Dans une très belle scénographie, rien qu'avec la savante disposition des instruments si esthétiques, en demi-cercle comme dans un amphithéâtre idéal, près à accueillir les artistes en son sein., le concert démarre avec:
"La Nueva", Gabriel Sivak , 2019, 15’ / Création mondiale
Des tuyaux sifflants en tournoiements multiples et rémanents, ouvrent le bal de cette fabrique du son, aquatiques ou cristallins et lumineux.Dans la lenteur et la douceur de la perception; puis tout s’emmêle, sons de machine à écrire, vibrations de rotatives; on s'affaire dans cette atmosphère laborieuse d'imprimerie, de manufacture et de machineries percussives. C'est la faute à Gutenberg qui révolutionna la communication, comme aujourd'hui le "net". Ca tintinnabule de toute part, en résonances spatiales, joyeuses. Atmosphère parfois sous-marine, amphibie, salves et turbulences, timbres et mécanique, matériaux multiples engagés dans l'organisation de la pièce.
L'auteur présent Gabriel Sivak, de se réjouir d'avoir partagé ses souvenirs d'enfance, ses résonances , avec un public nombreux et enthousiaste.
Et pour "entremets" à ce festin musical, les jeunes des collèges investis dans ce programme, de se jeter à l'eau et présenter les oeuvres de façon très personnelle, loin du docte discours musicologique !Bel engagement inventif et assumé à souligner!
"Necronomicon", Tomás Marco, 1971, 18’
Des tréfonds des sons, voici un "inventaire" singulier: les métaux tout d'abord, sons stridents métalliques qui circulent en alternance dans l'arène acoustique; métaux précieux et rares, sons de scies à découper... Tôles et toitures, résonnent en écho
Puis c'est au "bois" de s'exprimer, timbres chaleureux, en vagues de bois flottés. Rondeurs des sons, comme dans un étang où coassent des grenouilles au crépuscule du soir.Dans d'imperceptibles variations pleines de détails et de finesse.

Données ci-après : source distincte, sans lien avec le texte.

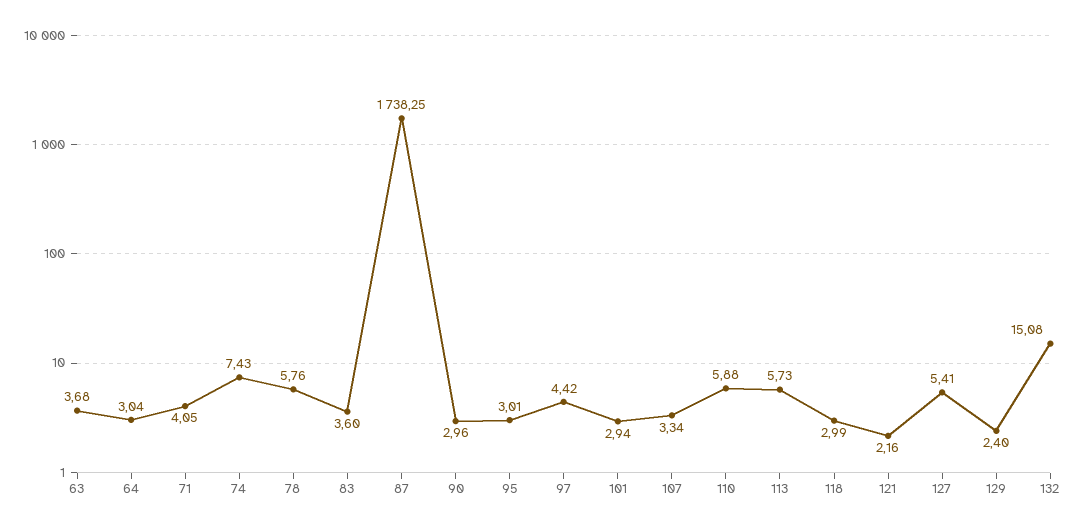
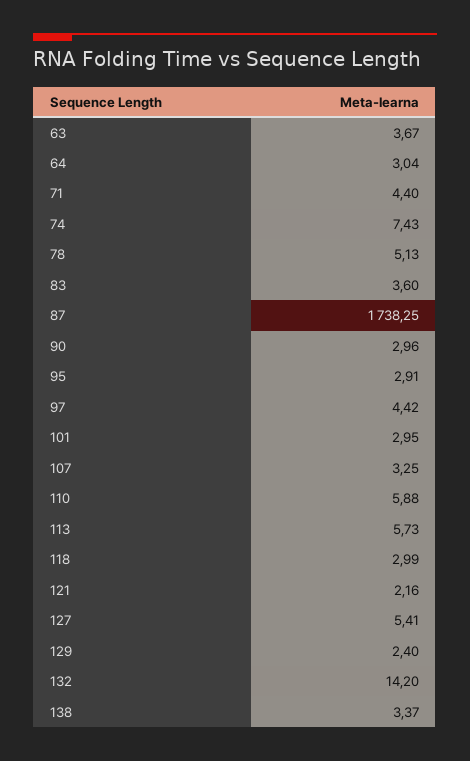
  {
-   "63": 3.68,
+   "63": 3.67,
    "64": 3.04,
-   "71": 4.05,
+   "71": 4.4,
    "74": 7.43,
-   "78": 5.76,
+   "78": 5.13,
    "83": 3.6,
    "87": 1738.25,
    "90": 2.96,
-   "95": 3.01,
+   "95": 2.91,
    "97": 4.42,
-   "101": 2.94,
+   "101": 2.95,
-   "107": 3.34,
+   "107": 3.25,
    "110": 5.88,
    "113": 5.73,
    "118": 2.99,
    "121": 2.16,
    "127": 5.41,
    "129": 2.4,
-   "132": 15.08
+   "132": 14.2,
+   "138": 3.37
  }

Les "peaux" prennent le relais, vrombissantes, frappées en un riche univers, menaçant, inquiétant, dérangeant.
Puis c'est un joyeux mélange des trois matériaux qui se fait par intrusion successive, dans les failles des espaces sonores, dans les interstices.
Tissage et entrelacs de matières sonores, écheveaux d'une toile avec éclaboussures et jaillissement de sons colorés! C'est pétillant, polyphonique et virulent. D'une puissance inouïe un raz de marée sonore envahit la salle, sirènes et tsunami au rendez-vous: un moment unique par son ampleur et son énergie sonore indescriptible!Frissons et chair de poule en prime.
"Air Mass", Wenchi Tsai, 2018, 8’ / Création mondiale
En petit cercle, huis-clos restreint, les six musiciens se concentrent sur des sons insolites et incongrus d'un orchestre de percussions singulières: bols, peignes et autres verres à boire... Les sons répétitifs se décalent, la petite configuration de chambre, intime et réunie communie de concert: c'est quasi exotique, perlé, décalé et intimiste: une belle unisson, une écoute respectueuse soude la formation et enchante.En compte goutte qui chante l'infime.
"Transir", Michael Levinas, 2005, 16’ / Re-création
C'est Michel Lévinas en personne qui présente sa pièce et donne quelques clefs de lecture.
Un chant, des intonations, une ponctuation singulière , la conduite des échelles qui génèrent une mélodie thématique pour mieux venir "briser" la musique, la métamorphoser, en inclinations multiples.Un rythme endiablé aux vibraphones et tout démarre en trombe pour mieux ralentir en jouer des contrastes. Effets de marche, en sections tectoniques qui progressent inlassablement. En autant de modulations, de surprises. Le son tourne, enivrant comme dans un manège lancé, comme dans un chœur d'amphithéâtre semé des timbres de résonances.Rotatif, répétitif, lancinant, envoûtant, le son entraîne dans son sillage et claudique à cloche pied. On vocalise dans cette syntaxe têtue, affirmée, pugnace: la mécanique freine, s'éteint petit à petit, s'épuise et se meurt pour mieux reprendre du terrain et revivre!
Comme un jouet remonté qui cesse d'avancer faute de batterie chargée! Débâcle, déplacements en ondes de la musique percussive si proche et si dansante!
Un jeu d'enfants !
Un concert réjouissant, haut de gamme qui se termine par un "bis" : les six musiciens comme pour un déjeuner sur l'herbe avec leurs mallettes-jeu de percussions portables-glockenspiel- s'en donnent à cœur joie et avec beaucoup d'humour.
C'est la "touche" maison d'une belle formation sérieuse dirigée par un "chef" ce soir là en habit de toge, peplum noir très seyant, dans les plis et replis de la musique d'aujourd'hui.